### Questions on the material
[a] According to the comment on closing streets for Art Walk, how many mobile food vendors does Art Murmur host?
[b] Reproduce the portion of the comment on closing streets for Art Walk from "I believe the" to "Art Walk experience.".

### Text segment
I’m glad you guys are making progress. I want to write a detailed comment in your support.

The suggestion made by Mr. Lujambio that closing off the street for Art Walk will cause confusion for motorists is questionable. I admit to being native but not local to Miami, and I have not attended Art Walk. But in my new home of Oakland, CA, we have a similar event called Art Murmur.

Art Murmur has grown astoundingly from a night for neighborhood gallery openings, to a humongous monthly event closing several city blocks, hosting over twenty mobile food vendors and several DJs and bands performing. The fact is that before streets were closed, the sidewalks were becoming VERY overcrowded. Walking up the sidewalk felt like pushing your way through the crowd at a Crystal Castles show. Pedestrians sporadically spilling onto the major avenue that flanked the event created accident risks for themselves and motorists, and major confusion was caused for any motorists trying to make their way through the smaller downtown streets. The swarm of pedestrians jaywalking was very difficult to navigate.

I believe the initial response was to close off one block or two, but I know as the event grew, their response was to close several streets to motorists, and provide temporary traffic controls (police officers, flaggers, parking attendants, cones, clear signage, etc) to appropriately guide motor traffic through and around the event and control the flow of pedestrians.

A typical Art Walk experience.

(Dataset entries)
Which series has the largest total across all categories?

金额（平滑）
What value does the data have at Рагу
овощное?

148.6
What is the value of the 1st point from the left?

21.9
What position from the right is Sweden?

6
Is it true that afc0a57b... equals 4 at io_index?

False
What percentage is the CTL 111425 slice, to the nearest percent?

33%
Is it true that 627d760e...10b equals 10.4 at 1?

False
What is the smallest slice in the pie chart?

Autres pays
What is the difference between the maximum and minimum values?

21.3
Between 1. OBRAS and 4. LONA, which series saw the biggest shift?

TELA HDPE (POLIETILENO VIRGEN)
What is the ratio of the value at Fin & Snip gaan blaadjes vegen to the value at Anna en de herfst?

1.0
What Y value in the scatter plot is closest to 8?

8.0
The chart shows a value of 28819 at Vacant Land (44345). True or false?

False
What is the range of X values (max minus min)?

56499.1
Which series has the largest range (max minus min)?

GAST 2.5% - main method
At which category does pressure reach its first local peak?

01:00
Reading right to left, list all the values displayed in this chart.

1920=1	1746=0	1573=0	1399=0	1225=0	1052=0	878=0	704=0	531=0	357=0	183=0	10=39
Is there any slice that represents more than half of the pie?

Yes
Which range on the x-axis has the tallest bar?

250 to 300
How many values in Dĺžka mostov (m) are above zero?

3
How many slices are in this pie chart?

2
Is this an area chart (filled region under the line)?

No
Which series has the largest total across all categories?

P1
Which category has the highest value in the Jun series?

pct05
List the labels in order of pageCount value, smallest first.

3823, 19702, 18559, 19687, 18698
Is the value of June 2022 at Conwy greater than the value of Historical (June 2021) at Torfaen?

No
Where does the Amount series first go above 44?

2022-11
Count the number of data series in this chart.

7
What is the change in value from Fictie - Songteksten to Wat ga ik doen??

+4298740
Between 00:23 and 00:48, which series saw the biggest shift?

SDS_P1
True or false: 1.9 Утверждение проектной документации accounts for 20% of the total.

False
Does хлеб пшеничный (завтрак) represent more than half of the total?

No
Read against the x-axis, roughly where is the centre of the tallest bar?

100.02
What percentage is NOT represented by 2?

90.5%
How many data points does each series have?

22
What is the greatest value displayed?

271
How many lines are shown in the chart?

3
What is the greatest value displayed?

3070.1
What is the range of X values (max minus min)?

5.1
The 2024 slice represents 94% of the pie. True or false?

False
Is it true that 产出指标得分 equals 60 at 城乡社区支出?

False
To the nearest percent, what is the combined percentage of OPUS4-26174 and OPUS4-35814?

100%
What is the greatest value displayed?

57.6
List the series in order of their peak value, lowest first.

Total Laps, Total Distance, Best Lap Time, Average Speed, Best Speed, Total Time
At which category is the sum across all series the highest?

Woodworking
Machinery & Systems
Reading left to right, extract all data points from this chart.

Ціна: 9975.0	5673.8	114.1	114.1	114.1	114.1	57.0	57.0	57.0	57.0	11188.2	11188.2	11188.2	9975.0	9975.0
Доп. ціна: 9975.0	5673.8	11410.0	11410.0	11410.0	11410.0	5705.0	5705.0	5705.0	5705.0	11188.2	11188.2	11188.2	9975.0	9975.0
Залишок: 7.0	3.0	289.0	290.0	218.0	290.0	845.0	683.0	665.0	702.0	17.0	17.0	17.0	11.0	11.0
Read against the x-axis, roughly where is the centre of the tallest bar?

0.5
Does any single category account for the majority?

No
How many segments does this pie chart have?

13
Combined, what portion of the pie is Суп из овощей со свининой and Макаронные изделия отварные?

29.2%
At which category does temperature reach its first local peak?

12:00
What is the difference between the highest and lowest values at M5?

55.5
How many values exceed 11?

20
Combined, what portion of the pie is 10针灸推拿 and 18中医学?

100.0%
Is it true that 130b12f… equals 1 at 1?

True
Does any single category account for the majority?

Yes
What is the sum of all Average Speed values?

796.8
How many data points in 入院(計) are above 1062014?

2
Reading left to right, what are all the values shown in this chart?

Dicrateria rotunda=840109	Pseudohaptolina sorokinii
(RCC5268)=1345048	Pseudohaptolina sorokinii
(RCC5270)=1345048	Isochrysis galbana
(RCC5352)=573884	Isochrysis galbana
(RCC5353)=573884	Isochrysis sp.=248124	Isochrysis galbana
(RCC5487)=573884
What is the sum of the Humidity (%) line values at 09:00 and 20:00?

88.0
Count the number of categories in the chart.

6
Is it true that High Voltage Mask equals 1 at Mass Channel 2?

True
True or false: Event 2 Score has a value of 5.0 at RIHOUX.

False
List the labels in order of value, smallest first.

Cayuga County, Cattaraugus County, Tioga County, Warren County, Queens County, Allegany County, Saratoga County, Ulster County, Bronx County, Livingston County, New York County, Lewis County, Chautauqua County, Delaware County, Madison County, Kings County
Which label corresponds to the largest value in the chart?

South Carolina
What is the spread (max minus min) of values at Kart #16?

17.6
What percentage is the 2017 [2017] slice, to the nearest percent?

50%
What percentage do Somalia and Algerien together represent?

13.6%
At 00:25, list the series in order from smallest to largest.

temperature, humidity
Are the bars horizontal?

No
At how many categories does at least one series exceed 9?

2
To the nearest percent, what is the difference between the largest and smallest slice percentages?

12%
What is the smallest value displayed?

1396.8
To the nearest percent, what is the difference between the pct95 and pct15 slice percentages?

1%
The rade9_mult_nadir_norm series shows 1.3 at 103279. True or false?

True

### Results of the tasks
[a] Over twenty mobile food vendors.

[b]
I believe the initial response was to close off one block or two, but I know as the event grew, their response was to close several streets to motorists, and provide temporary traffic controls (police officers, flaggers, parking attendants, cones, clear signage, etc) to appropriately guide motor traffic through and around the event and control the flow of pedestrians.

A typical Art Walk experience.